Wat is de theorie van het menselijk kapitaal en hoe wordt deze gebruikt?
Wat is menselijk kapitaal?
Menselijk kapitaal is een losse term die verwijst naar het opleidingsniveau, de kennis, ervaring en vaardigheden van een werknemer. De theorie van menselijk kapitaal is relatief nieuw in financiën en economie. Het stelt dat bedrijven een prikkel hebben om productief menselijk kapitaal te zoeken en toe te voegen aan het menselijk kapitaal van hun bestaande werknemers. Anders gezegd, menselijk kapitaal is het concept dat erkent dat arbeidskapitaal niet homogeen is.
Belangrijkste leerpunten
- Menselijk kapitaal de immateriële economische waarde van de ervaring en vaardigheden van een werknemer. Dit omvat factoren als opleiding, training, intelligentie, vaardigheden, gezondheid en andere zaken waar werkgevers waarde aan hechten, zoals loyaliteit en stiptheid.
- De theorie van het menselijk kapitaal stelt dat mensen hun productiecapaciteit kunnen vergroten door meer onderwijs en vaardigheidstraining.
- Critici van de theorie beweren dat ze gebrekkig, overdreven simplistisch is en arbeid met kapitaal verwart.
De oorsprong van de theorie van het menselijk kapitaal
In de jaren zestig wezen economen Gary Becker en Theodore Schultz erop dat onderwijs en opleiding investeringen waren die de productiviteit konden verhogen. Naarmate de wereld steeds meer fysiek kapitaal vergaarde, daalden de alternatieve kosten om naar school te gaan. Onderwijs werd een steeds belangrijker onderdeel van het personeelsbestand. De term werd ook overgenomen door corporate finance en werd onderdeel van intellectueel kapitaal, en meer in het algemeen als menselijk kapitaal.
Intellectueel en menselijk kapitaal worden behandeld als hernieuwbare bronnen van productiviteit. Organisaties proberen deze bronnen te cultiveren, in de hoop op extra innovatie of creativiteit. Soms vereist een zakelijk probleem meer dan alleen nieuwe machines of meer geld.
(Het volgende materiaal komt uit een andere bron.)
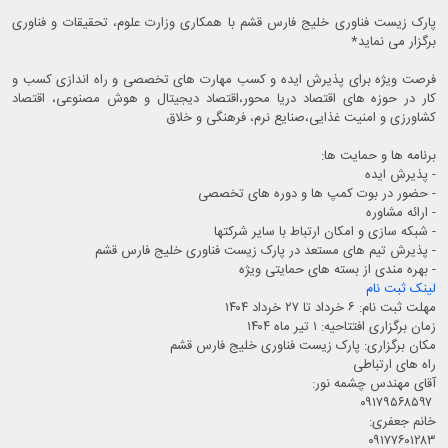
پارک زیست فناوری خلیج فارس قشم با همکاری وزارت علوم، تحقیقات و فناوری
برگزار می نماید*
فرصت ویژه برای پذیرش ایده و کسب مهارت های تخصصی و راه اندازی کسب و
کار در حوزه های اقتصاد دریا محور،اقتصاد دیجیتال و هوش مصنوعی، اقتصاد
کشاورزی و امنیت غذایی،صنایع نرم، فرهنگی و خلاق
برنامه ها و حمایت ها:
- پذیرش ایده
- حضور در بوت کمپ ها و دوره های تخصصی
- ارائه مشاوره
- شبکه سازی و امکان ارتباط با سایر شرکتها
- پذیرش تیم های مستعد در پارک زیست فناوری خليج فارس قشم
- بهره مندی از بسته های حمایتی ویژه
لینک ثبت نام
مهلت ثبت نام: ۶ خرداد تا ۲۷ خرداد ۱۴۰۴
زمان برگزاری افتتاحیه: ۱ تیر ماه ۱۴۰۴
مکان برگزاری: پارک زیست فناوری خلیج فارس قشم
راه های ارتباطی
آقای مهندس چشمه نور:
۰۹۱۷۹۵۶۸۵۹۷
خانم جعفری:
۰۹۱۷۷۶۰۱۲۸۳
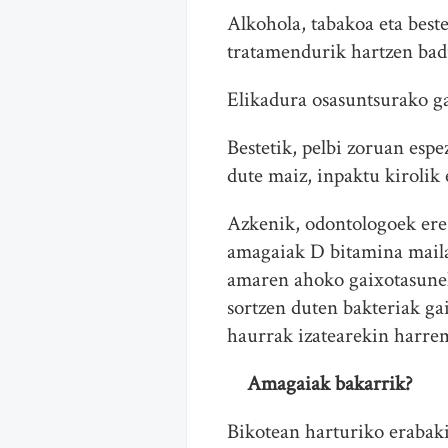
Alkohola, tabakoa eta best
tratamendurik hartzen badu
Elikadura osasuntsurako g
Bestetik, pelbi zoruan espe
dute maiz, inpaktu kirolik
Azkenik, odontologoek ere
amagaiak D bitamina maila 
amaren ahoko gaixotasunek
sortzen duten bakteriak ga
haurrak izatearekin harre
Amagaiak bakarrik?
Bikotean harturiko erabaki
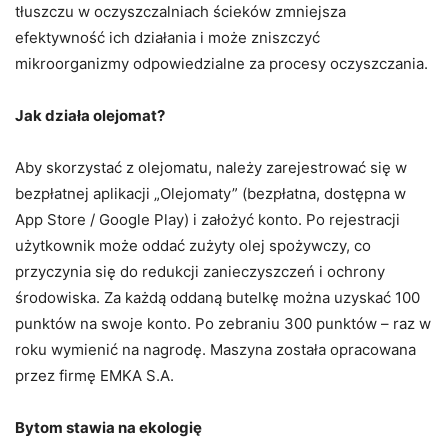
tłuszczu w oczyszczalniach ścieków zmniejsza
efektywność ich działania i może zniszczyć
mikroorganizmy odpowiedzialne za procesy oczyszczania.
Jak działa olejomat?
Aby skorzystać z olejomatu, należy zarejestrować się w
bezpłatnej aplikacji „Olejomaty” (bezpłatna, dostępna w
App Store / Google Play) i założyć konto. Po rejestracji
użytkownik może oddać zużyty olej spożywczy, co
przyczynia się do redukcji zanieczyszczeń i ochrony
środowiska. Za każdą oddaną butelkę można uzyskać 100
punktów na swoje konto. Po zebraniu 300 punktów – raz w
roku wymienić na nagrodę. Maszyna została opracowana
przez firmę EMKA S.A.
Bytom stawia na ekologię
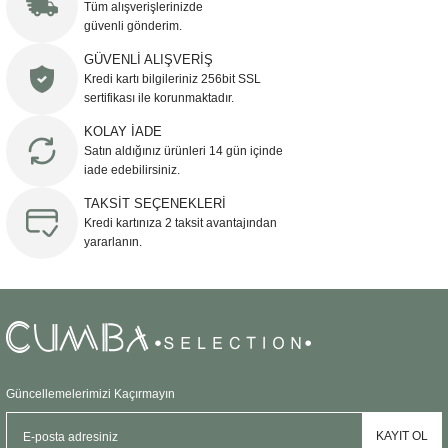
Görüş ve önerileriniz için teşekkür ederiz.
Tüm alışverişlerinizde
güvenli gönderim.
Ürün resmi kalitesiz, bozuk veya görüntülenemiyor.
GÜVENLİ ALIŞVERİŞ
Kredi kartı bilgileriniz 256bit SSL
Ürün açıklamasında eksik bilgiler bulunuyor.
sertifikası ile korunmaktadır.
Ürün bilgilerinde hatalar bulunuyor.
KOLAY İADE
Ürün fiyatı diğer sitelerden daha pahalı.
Satın aldığınız ürünleri 14 gün içinde
Bu ürüne benzer farklı alternatifler olmalı.
iade edebilirsiniz.
TAKSİT SEÇENEKLERİ
Kredi kartınıza 2 taksit avantajından
yararlanın.
Gönder
Güncellemelerimizi Kaçırmayın
KAYIT OL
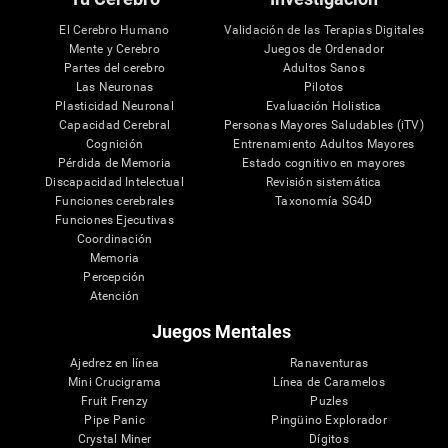
El Cerebro Humano
Validación de las Terapias Digitales
Mente y Cerebro
Juegos de Ordenador
Partes del cerebro
Adultos Sanos
Las Neuronas
Pilotos
Plasticidad Neuronal
Evaluación Holistica
Capacidad Cerebral
Personas Mayores Saludables (iTV)
Cognición
Entrenamiento Adultos Mayores
Pérdida de Memoria
Estado cognitivo en mayores
Discapacidad Intelectual
Revisión sistemática
Funciones cerebrales
Taxonomía SG4D
Funciones Ejecutivas
Coordinación
Memoria
Percepción
Atención
Juegos Mentales
Ajedrez en línea
Ranaventuras
Mini Crucigrama
Línea de Caramelos
Fruit Frenzy
Puzles
Pipe Panic
Pingüino Explorador
Crystal Miner
Dígitos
Het mogelijke nadeel van een te grote afhankelijkheid van menselijk kapitaal is dat het draagbaar is. Menselijk kapitaal is altijd eigendom van de werknemer, nooit van de werkgever. In tegenstelling tot structurele kapitaalgoederen kan een menselijke werknemer een organisatie verlaten. De meeste organisaties ondernemen stappen om hun meest nuttige werknemers te ondersteunen om te voorkomen dat ze naar andere bedrijven vertrekken.
Kritieken op de theorie van het menselijk kapitaal
Niet alle economen waren het erover eens dat menselijk kapitaal de productiviteit rechtstreeks verhoogt. In 1976 betoogde de Harvard-econoom Richard Freeman bijvoorbeeld dat menselijk kapitaal alleen fungeerde als een signaal over talent en bekwaamheid;echte productiviteit kwam later door training, motivatie en kapitaalgoederen. Hij concludeerde dat menselijk kapitaal niet als een productiefactor moet worden beschouwd.
Rond dezelfde tijd pleitten de marxistische economen Samuel Bowels en Herbert Gintis tegen de theorie van het menselijk kapitaal, door te stellen dat het veranderen van mensen (dwz arbeid) in kapitaal in wezen argumenten over klassenconflicten en pogingen om de rechten van arbeiders te versterken, kapotmaakt.
In de jaren tachtig en negentig, met de opkomst van de gedragseconomie, werd er nieuwe kritiek geuit op de theorie van het menselijk kapitaal in die zin dat deze berust op de veronderstelling dat mensen rationele actoren zijn. Daarom zal de theorie van het menselijk kapitaal dezelfde tekortkomingen en beperkingen ervaren wanneer ze verschijnselen probeert te verklaren, omdat haar basisaannames over menselijke motieven, doelen en beslissingen, zo blijkt, niet goed onderbouwd zijn.
Modernere kritieken van sociologen en antropologen pleiten tegen de theorie van het menselijk kapitaal, door te zeggen dat deze extreem eenvoudige principes biedt die beweren ieders loon te verklaren, altijd – of een universele verbinding tussen menselijk kapitaal, productiviteit en inkomen. Maar als onderzoekers hier goed naar kijken, kunnen productiviteitsverschillen tussen individuen voor het grootste deel niet objectief worden gemeten.
Volgens een paper uit 2018 doen studies die beweren een verband te vinden tussen inkomen en productiviteit, dit met behulp van circulaire logica. En als we ons beperken tot het objectief meten van productiviteit, zien we dat individuele productiviteitsverschillen systematisch te klein zijn om rekening te houden met de inkomensongelijkheid.